Treat yourself to a swanky meal at the Fairmont Vancouver Airport’s Globe @YVR or jetside Lounge restaurants, where you can sink your posh derriere into stuffed armchairs and take in the executive view of the runways.
*Drag your bloated body back to the Fairmont and use the Health Club ($10 for just the shower and sauna, $15 for the gym and pool). You can even drop into yoga and pilates classes.
*Shhh. had your fill of these sushi-eating, downward-dogging West Coast health maniacs? The Fairmont’s Quiet Zone Day Room ($99 for four hours) is literally the stuff lazy dreams are made of.
*Culture Vultures: Refreshed travellers can flit about the airport and soak up a bit of culture. First Nations art installations – including a massive Haida jade sculpture – are scattered throughout both terminals.”

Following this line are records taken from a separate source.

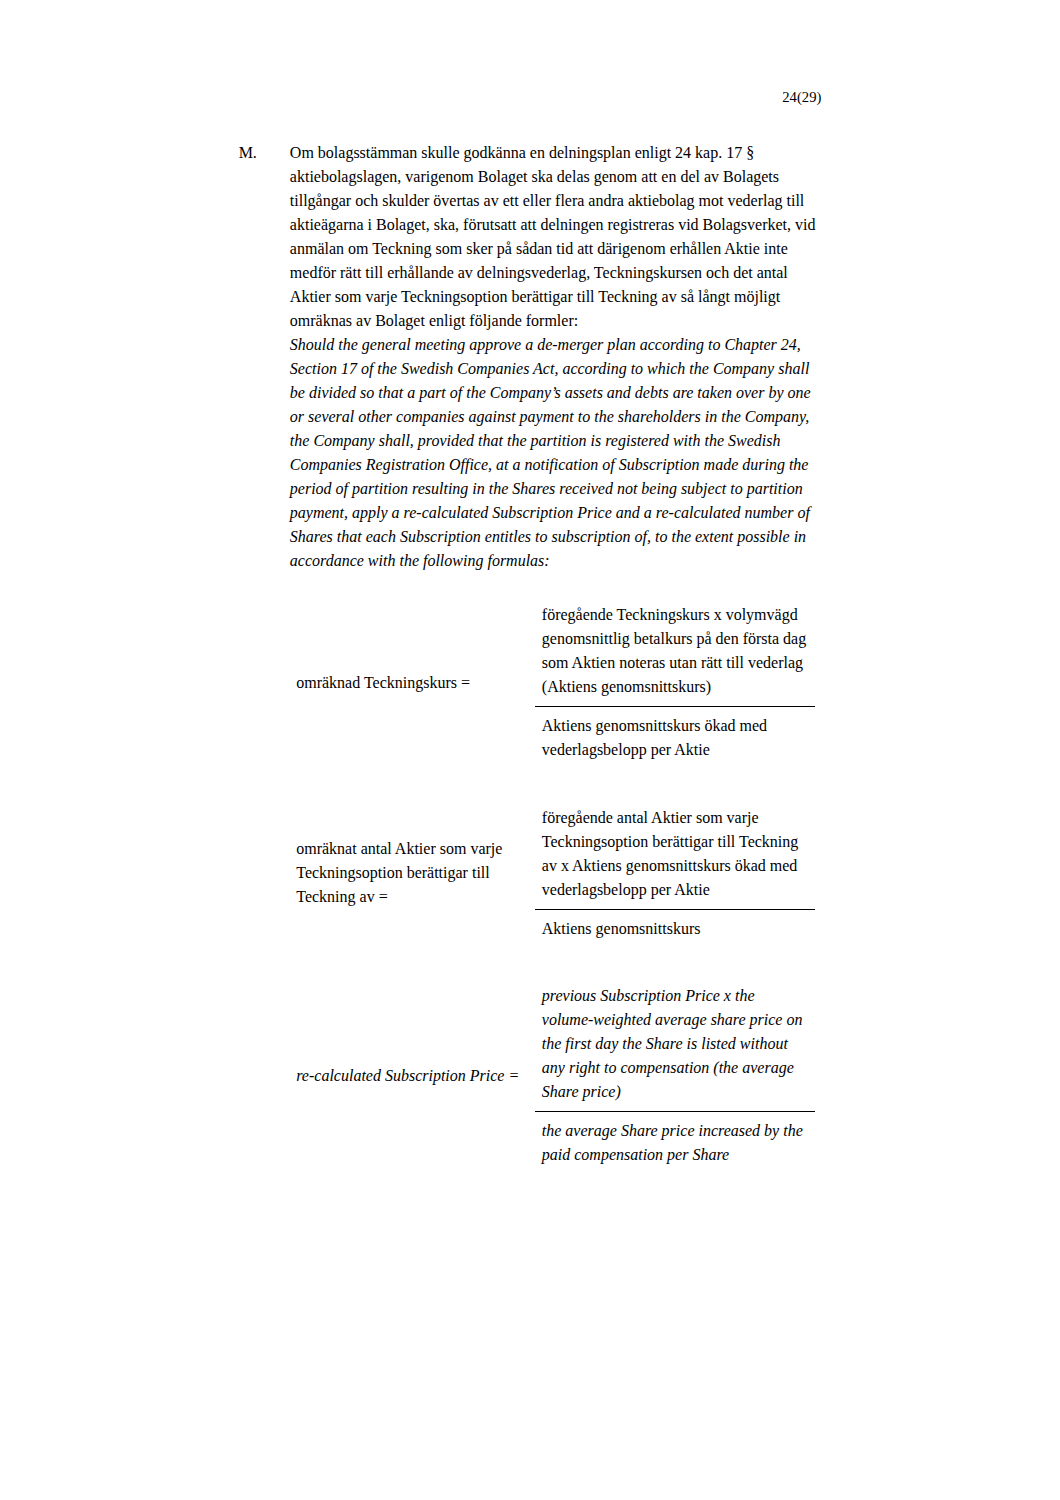24(29)
M.
Om bolagsstämman skulle godkänna en delningsplan enligt 24 kap. 17 § aktiebolagslagen, varigenom Bolaget ska delas genom att en del av Bolagets tillgångar och skulder övertas av ett eller flera andra aktiebolag mot vederlag till aktieägarna i Bolaget, ska, förutsatt att delningen registreras vid Bolagsverket, vid anmälan om Teckning som sker på sådan tid att därigenom erhållen Aktie inte medför rätt till erhållande av delningsvederlag, Teckningskursen och det antal Aktier som varje Teckningsoption berättigar till Teckning av så långt möjligt omräknas av Bolaget enligt följande formler:
Should the general meeting approve a de-merger plan according to Chapter 24, Section 17 of the Swedish Companies Act, according to which the Company shall be divided so that a part of the Company’s assets and debts are taken over by one or several other companies against payment to the shareholders in the Company, the Company shall, provided that the partition is registered with the Swedish Companies Registration Office, at a notification of Subscription made during the period of partition resulting in the Shares received not being subject to partition payment, apply a re-calculated Subscription Price and a re-calculated number of Shares that each Subscription entitles to subscription of, to the extent possible in accordance with the following formulas:
| omräknad Teckningskurs = | föregående Teckningskurs x volymvägd genomsnittlig betalkurs på den första dag som Aktien noteras utan rätt till vederlag (Aktiens genomsnittskurs) Aktiens genomsnittskurs ökad med vederlagsbelopp per Aktie |
| omräknat antal Aktier som varje Teckningsoption berättigar till Teckning av = | föregående antal Aktier som varje Teckningsoption berättigar till Teckning av x Aktiens genomsnittskurs ökad med vederlagsbelopp per Aktie Aktiens genomsnittskurs |
| re-calculated Subscription Price = | previous Subscription Price x the volume-weighted average share price on the first day the Share is listed without any right to compensation (the average Share price) the average Share price increased by the paid compensation per Share |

(Sunday, February 3, 2008 THE PROVINCE)
After reading this article I realized once again why I hate reading newspaper Travel Sections (among other sections) where what purports to be an article is really nothing more than editorial advertising with copy-writing of the most breathless order. Even the headline’s “ways to kill time” phrase panders to the most unthinking among us. Oh, sure, I know it’s just a figure of speech, but what a profoundly mindless one it is. But to couple it with the phrase”plethora of creative activities” and then to follow that up with a list of “consumer” services which cost a small fortune really insults a reader’s intelligence.
Nita at http://nitawriter.wordpress.com posted on February 2, 2008 her writing about a truly creative act related to travel and flying, by a former Indian Airlines flight engineer, Bahadur Chand Gupta who created an opportunity to experience what it is to be inside a plane for people who would otherwise never set foot in an airport, enter and sit in a plane or rise above the surface of the earth. Nita’s piece, titled “A dream come true for those who will never fly.” is one which throws into painful contrast the attitudes we in developed countries have toward travel, particularly of the resource-consuming sort we take for granted such as air travel, against the realities of limited access to creature comforts, let alone opportunities for travel experienced by people living in other parts of the world.
Here, where I live, to buy into so much sybaritic comfort made possible so that I and others can while away or “kill time” in superficial pleasures requires a suspension of disbelief. The modern airport is an extension of the modern shopping mall, if I interpret The Province article correctly. Waiting, in transit between one place and the next, I must be entertained, pampered, pandered to in order to be lulled into acceptance of the “urge” to keep in constant motion around the world, otherwise I may have a spot or two of time where I may begin to think for myself and realize that travel is not what I would rather want or need to do.